También novela algo salvaje –ya desde el perfil de ambos jefes de los clanes familiares: el juez y la implacable Black Lena– y, a su modo, voluptuosa, Agujas doradas cifra la fatalidad en lo profundamente humano con sus escanciadas dosis de opresión y odio.

Aquí hay una parte elemental de la constitución de hombres y mujeres, parece decir McDowell: el desafío y la provocación, la fraternidad y el crimen, cuestiones que en Agujas doradas tienen un aceitado desarrollo dramático y son señaladas como las aristas de ese perturbador mundo neoyorkino, o, si se parafrasea, de todo el mundo.

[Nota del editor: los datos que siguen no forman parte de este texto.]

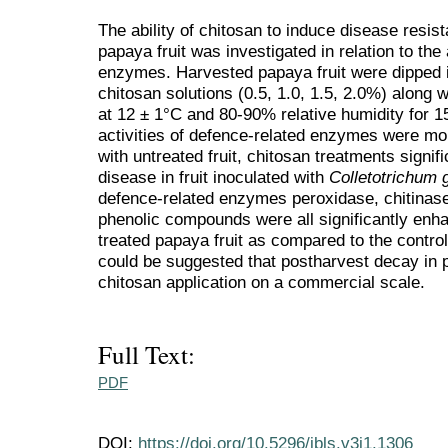
The ability of chitosan to induce disease resis
papaya fruit was investigated in relation to the
enzymes. Harvested papaya fruit were dipped i
chitosan solutions (0.5, 1.0, 1.5, 2.0%) along 
at 12 ± 1°C and 80-90% relative humidity for 
activities of defence-related enzymes were m
with untreated fruit, chitosan treatments signif
disease in fruit inoculated with
Colletotrichum
defence-related enzymes peroxidase, chitinase
phenolic compounds were all significantly enh
treated papaya fruit as compared to the control
could be suggested that postharvest decay in
chitosan application on a commercial scale.
Full Text:
PDF
DOI:
https://doi.org/10.5296/jbls.v3i1.1306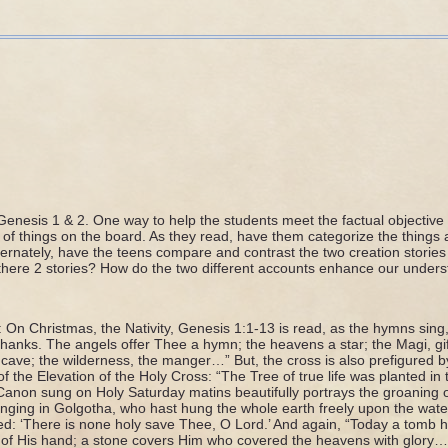
N
Genesis 1 & 2. One way to help the students meet the factual objective 
st of things on the board. As they read, have them categorize the things
ternately, have the teens compare and contrast the two creation storie
there 2 stories? How do the two different accounts enhance our unders
: On Christmas, the Nativity, Genesis 1:1-13 is read, as the hymns sin
hanks. The angels offer Thee a hymn; the heavens a star; the Magi, gif
 cave; the wilderness, the manger…” But, the cross is also prefigured by 
f the Elevation of the Holy Cross: “The Tree of true life was planted in 
 Canon sung on Holy Saturday matins beautifully portrays the groaning 
ging in Golgotha, who hast hung the whole earth freely upon the water
ed: ‘There is none holy save Thee, O Lord.’ And again, “Today a tomb 
w of His hand; a stone covers Him who covered the heavens with glory…”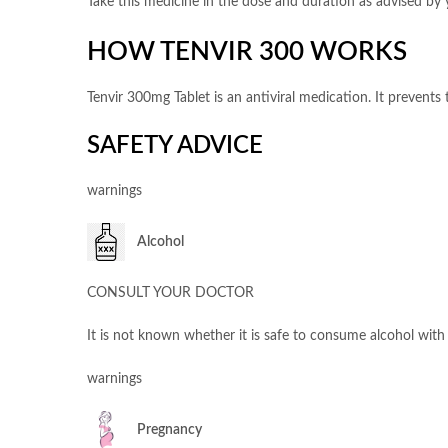
Take this medicine in the dose and duration as advised by y
HOW TENVIR 300 WORKS
Tenvir 300mg Tablet is an antiviral medication. It prevents
SAFETY ADVICE
warnings
Alcohol
CONSULT YOUR DOCTOR
It is not known whether it is safe to consume alcohol with 
warnings
Pregnancy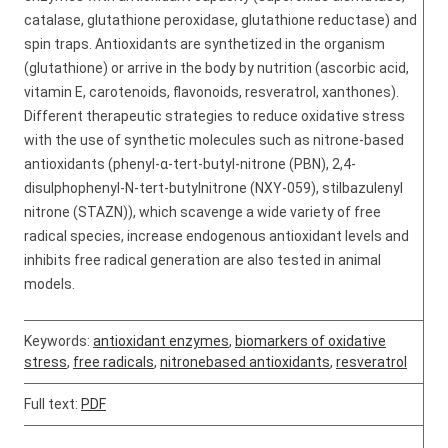
catalase, glutathione peroxidase, glutathione reductase) and
spin traps. Antioxidants are synthetized in the organism
(glutathione) or arrive in the body by nutrition (ascorbic acid,
vitamin E, carotenoids, flavonoids, resveratrol, xanthones).
Different therapeutic strategies to reduce oxidative stress
with the use of synthetic molecules such as nitrone-based
antioxidants (phenyl-α-tert-butyl-nitrone (PBN), 2,4-
disulphophenyl-N-tert-butylnitrone (NXY-059), stilbazulenyl
nitrone (STAZN)), which scavenge a wide variety of free
radical species, increase endogenous antioxidant levels and
inhibits free radical generation are also tested in animal
models.
Keywords:
antioxidant enzymes
,
biomarkers of oxidative
stress
,
free radicals
,
nitronebased antioxidants
,
resveratrol
Full text:
PDF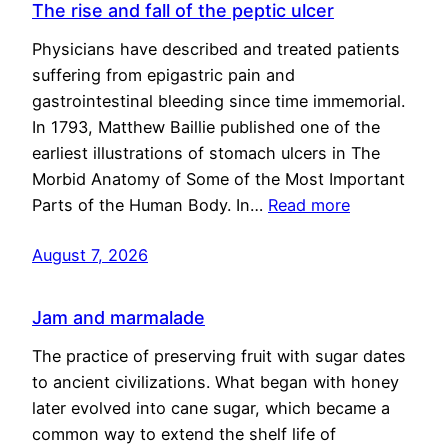
The rise and fall of the peptic ulcer
Physicians have described and treated patients
suffering from epigastric pain and
gastrointestinal bleeding since time immemorial.
In 1793, Matthew Baillie published one of the
earliest illustrations of stomach ulcers in The
Morbid Anatomy of Some of the Most Important
Parts of the Human Body. In…
Read more
August 7, 2026
Jam and marmalade
The practice of preserving fruit with sugar dates
to ancient civilizations. What began with honey
later evolved into cane sugar, which became a
common way to extend the shelf life of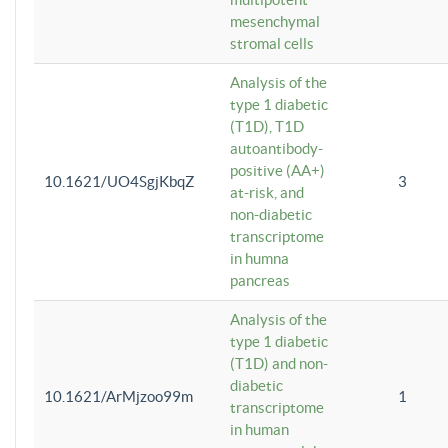
mesenchymal
stromal cells
Analysis of the
type 1 diabetic
(T1D), T1D
autoantibody-
positive (AA+)
10.1621/UO4SgjKbqZ
3
at-risk, and
non-diabetic
transcriptome
in humna
pancreas
Analysis of the
type 1 diabetic
(T1D) and non-
diabetic
10.1621/ArMjzoo99m
1
transcriptome
in human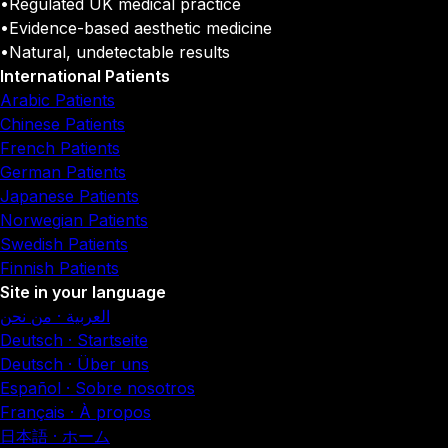
•
Regulated UK medical practice
•
Evidence-based aesthetic medicine
•
Natural, undetectable results
International Patients
Arabic Patients
Chinese Patients
French Patients
German Patients
Japanese Patients
Norwegian Patients
Swedish Patients
Finnish Patients
Site in your language
العربية · من نحن
Deutsch · Startseite
Deutsch · Über uns
Español · Sobre nosotros
Français · À propos
日本語 · ホーム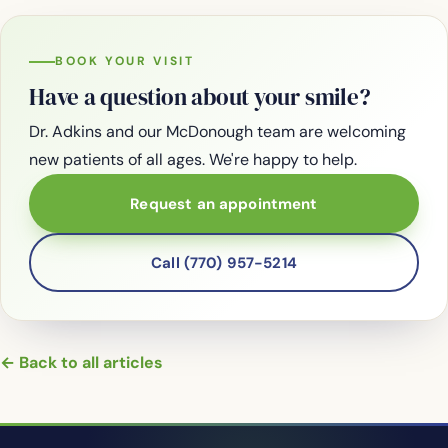
BOOK YOUR VISIT
Have a question about your smile?
Dr. Adkins and our McDonough team are welcoming
new patients of all ages. We're happy to help.
Request an appointment
Call (770) 957-5214
← Back to all articles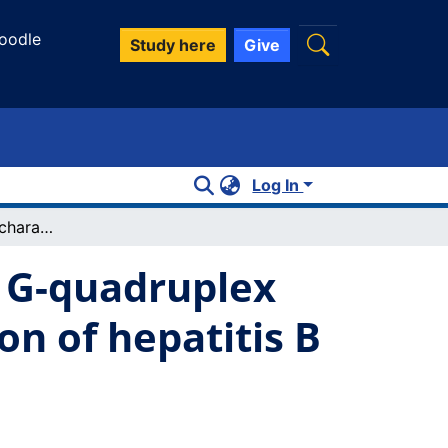
oodle
Study here
Give
Log In
Identification and characterization of a G-quadruplex structure in the pre-core promoter region of hepatitis B virus covalently closed circular DNA
a G-quadruplex
on of hepatitis B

Perturbadora y espléndida en su diseño, Agujas doradas sujeta al lector hasta la última página y sitúa a Michael McDowell como un experimentado narrador que posa el ojo desnudo sobre lo destructivo de la codicia, una pasión tremendamente humana.

La data

Michael McDowell nació en Alabama en 1950. Estudió literatura inglesa y norteamericana en Harvard y en la Universidad Brandeis. Se afanó en ser un escritor popular y de alguna manera sus libros llegaron a buena cantidad de lectores pero luego fueron los más especializados y atentos quienes lo siguieron. Fiel a la escritura con estructuras definidas fue el autor de varios guiones como los de la serie Cuentos de la cripta, que tuvo 7 temporadas y 93 episodios. Escribió también los guiones para un par de películas de Tim Burton y adaptó un cuento de Ray Bradbury para el mismo director. Su narrativa suele estar asociada al terror gótico pero sus novelas reflejan los descalabros a los que conducen las pasiones humanas con un estilo único y sobrecogedor. Murió en 1999 de una enfermedad asociada al HIV.